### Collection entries
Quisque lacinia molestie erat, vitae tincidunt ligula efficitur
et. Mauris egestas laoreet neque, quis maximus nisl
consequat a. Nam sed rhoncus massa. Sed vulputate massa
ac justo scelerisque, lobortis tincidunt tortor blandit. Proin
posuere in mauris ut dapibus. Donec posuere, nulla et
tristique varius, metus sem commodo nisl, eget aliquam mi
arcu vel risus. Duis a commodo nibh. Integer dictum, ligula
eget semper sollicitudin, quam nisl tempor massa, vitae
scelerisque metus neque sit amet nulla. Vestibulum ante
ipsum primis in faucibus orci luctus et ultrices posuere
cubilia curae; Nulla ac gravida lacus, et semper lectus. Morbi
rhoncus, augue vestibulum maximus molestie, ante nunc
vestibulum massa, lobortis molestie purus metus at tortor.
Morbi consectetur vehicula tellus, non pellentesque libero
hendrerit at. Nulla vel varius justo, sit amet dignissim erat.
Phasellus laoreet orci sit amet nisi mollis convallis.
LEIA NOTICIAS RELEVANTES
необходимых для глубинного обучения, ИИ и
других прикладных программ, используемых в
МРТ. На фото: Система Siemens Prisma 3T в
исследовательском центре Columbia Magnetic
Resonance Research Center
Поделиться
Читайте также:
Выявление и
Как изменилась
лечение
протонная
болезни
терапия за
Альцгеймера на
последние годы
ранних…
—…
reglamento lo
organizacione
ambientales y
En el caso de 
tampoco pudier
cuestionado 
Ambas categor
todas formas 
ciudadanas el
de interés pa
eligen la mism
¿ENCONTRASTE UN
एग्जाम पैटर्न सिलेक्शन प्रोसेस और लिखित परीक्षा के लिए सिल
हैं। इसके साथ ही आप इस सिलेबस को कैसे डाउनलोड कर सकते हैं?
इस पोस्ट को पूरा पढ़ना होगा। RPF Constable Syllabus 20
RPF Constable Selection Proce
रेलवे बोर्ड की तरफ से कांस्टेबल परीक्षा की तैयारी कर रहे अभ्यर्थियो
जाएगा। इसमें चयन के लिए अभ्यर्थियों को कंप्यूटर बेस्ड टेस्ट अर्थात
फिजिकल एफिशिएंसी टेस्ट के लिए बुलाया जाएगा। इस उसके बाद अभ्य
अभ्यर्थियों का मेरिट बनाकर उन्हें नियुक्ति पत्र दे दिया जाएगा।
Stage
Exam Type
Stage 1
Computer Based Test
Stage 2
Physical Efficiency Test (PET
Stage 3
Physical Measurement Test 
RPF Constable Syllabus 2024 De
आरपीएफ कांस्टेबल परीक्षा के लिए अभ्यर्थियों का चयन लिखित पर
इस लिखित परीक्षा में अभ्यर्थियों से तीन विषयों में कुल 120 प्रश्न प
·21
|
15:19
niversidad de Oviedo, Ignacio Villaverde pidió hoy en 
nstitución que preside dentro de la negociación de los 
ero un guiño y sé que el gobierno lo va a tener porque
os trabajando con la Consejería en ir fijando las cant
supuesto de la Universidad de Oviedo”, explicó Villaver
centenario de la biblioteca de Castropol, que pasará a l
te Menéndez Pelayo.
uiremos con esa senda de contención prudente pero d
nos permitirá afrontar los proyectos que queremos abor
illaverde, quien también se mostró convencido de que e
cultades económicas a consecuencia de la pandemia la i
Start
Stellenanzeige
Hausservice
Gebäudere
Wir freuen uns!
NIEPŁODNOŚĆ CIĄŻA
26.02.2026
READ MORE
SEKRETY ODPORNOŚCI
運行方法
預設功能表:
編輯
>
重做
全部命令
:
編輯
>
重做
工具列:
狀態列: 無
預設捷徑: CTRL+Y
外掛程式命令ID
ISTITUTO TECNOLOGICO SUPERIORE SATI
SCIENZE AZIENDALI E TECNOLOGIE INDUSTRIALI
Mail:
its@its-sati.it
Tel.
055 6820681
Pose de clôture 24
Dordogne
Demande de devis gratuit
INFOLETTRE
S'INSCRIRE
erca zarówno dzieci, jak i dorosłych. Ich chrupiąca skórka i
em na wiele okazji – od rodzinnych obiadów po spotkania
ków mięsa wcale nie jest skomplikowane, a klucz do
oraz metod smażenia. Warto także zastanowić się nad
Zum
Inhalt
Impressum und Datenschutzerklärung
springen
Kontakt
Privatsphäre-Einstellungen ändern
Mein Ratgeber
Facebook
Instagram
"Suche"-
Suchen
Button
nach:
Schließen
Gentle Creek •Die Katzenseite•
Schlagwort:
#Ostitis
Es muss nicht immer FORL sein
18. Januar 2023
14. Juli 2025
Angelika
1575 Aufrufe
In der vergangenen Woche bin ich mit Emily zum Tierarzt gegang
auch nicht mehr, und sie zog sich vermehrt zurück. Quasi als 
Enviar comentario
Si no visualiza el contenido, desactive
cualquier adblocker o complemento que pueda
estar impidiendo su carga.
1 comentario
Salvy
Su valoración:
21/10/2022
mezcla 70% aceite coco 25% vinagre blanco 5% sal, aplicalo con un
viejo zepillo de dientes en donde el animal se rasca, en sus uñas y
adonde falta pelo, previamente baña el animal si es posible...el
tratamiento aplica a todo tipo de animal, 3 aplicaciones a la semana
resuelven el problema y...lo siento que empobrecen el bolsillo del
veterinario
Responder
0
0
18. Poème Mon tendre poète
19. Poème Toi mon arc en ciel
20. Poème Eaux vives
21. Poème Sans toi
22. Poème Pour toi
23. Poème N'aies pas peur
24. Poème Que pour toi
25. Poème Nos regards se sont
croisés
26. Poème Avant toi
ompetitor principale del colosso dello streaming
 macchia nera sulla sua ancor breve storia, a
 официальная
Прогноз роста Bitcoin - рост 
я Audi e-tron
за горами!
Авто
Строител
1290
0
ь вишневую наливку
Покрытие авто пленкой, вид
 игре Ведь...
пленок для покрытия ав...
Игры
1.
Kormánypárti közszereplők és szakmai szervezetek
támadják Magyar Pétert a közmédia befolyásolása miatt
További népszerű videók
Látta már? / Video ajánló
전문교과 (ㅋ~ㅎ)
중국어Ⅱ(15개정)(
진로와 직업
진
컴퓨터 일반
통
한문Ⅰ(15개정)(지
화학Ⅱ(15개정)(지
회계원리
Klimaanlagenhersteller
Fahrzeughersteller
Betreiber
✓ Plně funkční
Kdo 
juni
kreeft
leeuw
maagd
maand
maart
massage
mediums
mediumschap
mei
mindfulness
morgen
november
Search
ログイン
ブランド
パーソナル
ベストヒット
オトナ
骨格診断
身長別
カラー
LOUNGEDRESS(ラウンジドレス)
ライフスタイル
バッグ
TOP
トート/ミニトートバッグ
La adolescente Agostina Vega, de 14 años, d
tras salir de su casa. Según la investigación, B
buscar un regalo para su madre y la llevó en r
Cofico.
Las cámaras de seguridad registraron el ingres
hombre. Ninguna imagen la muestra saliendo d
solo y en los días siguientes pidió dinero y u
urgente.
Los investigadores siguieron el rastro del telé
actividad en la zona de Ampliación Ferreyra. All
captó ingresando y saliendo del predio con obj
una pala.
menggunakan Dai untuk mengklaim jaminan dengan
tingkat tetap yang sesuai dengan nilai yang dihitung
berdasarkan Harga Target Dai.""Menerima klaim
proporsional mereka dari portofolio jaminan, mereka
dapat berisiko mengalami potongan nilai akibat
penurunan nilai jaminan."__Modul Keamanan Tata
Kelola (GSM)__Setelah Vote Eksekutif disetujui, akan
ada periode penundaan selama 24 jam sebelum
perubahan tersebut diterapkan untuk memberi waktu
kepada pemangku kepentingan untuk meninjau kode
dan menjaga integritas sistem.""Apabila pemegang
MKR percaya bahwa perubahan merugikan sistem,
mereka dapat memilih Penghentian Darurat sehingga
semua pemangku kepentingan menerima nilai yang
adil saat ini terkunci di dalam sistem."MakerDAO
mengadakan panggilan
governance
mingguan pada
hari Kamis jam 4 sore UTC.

### Your task
Only those lines running from the one containing "Покрытие авто пленкой, вид" through the last line of the data above are to be copied, exactly, with both ends included.

### Your response
Покрытие авто пленкой, вид
 игре Ведь...
пленок для покрытия ав...
Игры
1.
Kormánypárti közszereplők és szakmai szervezetek
támadják Magyar Pétert a közmédia befolyásolása miatt
További népszerű videók
Látta már? / Video ajánló
전문교과 (ㅋ~ㅎ)
중국어Ⅱ(15개정)(
진로와 직업
진
컴퓨터 일반
통
한문Ⅰ(15개정)(지
화학Ⅱ(15개정)(지
회계원리
Klimaanlagenhersteller
Fahrzeughersteller
Betreiber
✓ Plně funkční
Kdo 
juni
kreeft
leeuw
maagd
maand
maart
massage
mediums
mediumschap
mei
mindfulness
morgen
november
Search
ログイン
ブランド
パーソナル
ベストヒット
オトナ
骨格診断
身長別
カラー
LOUNGEDRESS(ラウンジドレス)
ライフスタイル
バッグ
TOP
トート/ミニトートバッグ
La adolescente Agostina Vega, de 14 años, d
tras salir de su casa. Según la investigación, B
buscar un regalo para su madre y la llevó en r
Cofico.
Las cámaras de seguridad registraron el ingres
hombre. Ninguna imagen la muestra saliendo d
solo y en los días siguientes pidió dinero y u
urgente.
Los investigadores siguieron el rastro del telé
actividad en la zona de Ampliación Ferreyra. All
captó ingresando y saliendo del predio con obj
una pala.
menggunakan Dai untuk mengklaim jaminan dengan
tingkat tetap yang sesuai dengan nilai yang dihitung
berdasarkan Harga Target Dai.""Menerima klaim
proporsional mereka dari portofolio jaminan, mereka
dapat berisiko mengalami potongan nilai akibat
penurunan nilai jaminan."__Modul Keamanan Tata
Kelola (GSM)__Setelah Vote Eksekutif disetujui, akan
ada periode penundaan selama 24 jam sebelum
perubahan tersebut diterapkan untuk memberi waktu
kepada pemangku kepentingan untuk meninjau kode
dan menjaga integritas sistem.""Apabila pemegang
MKR percaya bahwa perubahan merugikan sistem,
mereka dapat memilih Penghentian Darurat sehingga
semua pemangku kepentingan menerima nilai yang
adil saat ini terkunci di dalam sistem."MakerDAO
mengadakan panggilan
governance
mingguan pada
hari Kamis jam 4 sore UTC.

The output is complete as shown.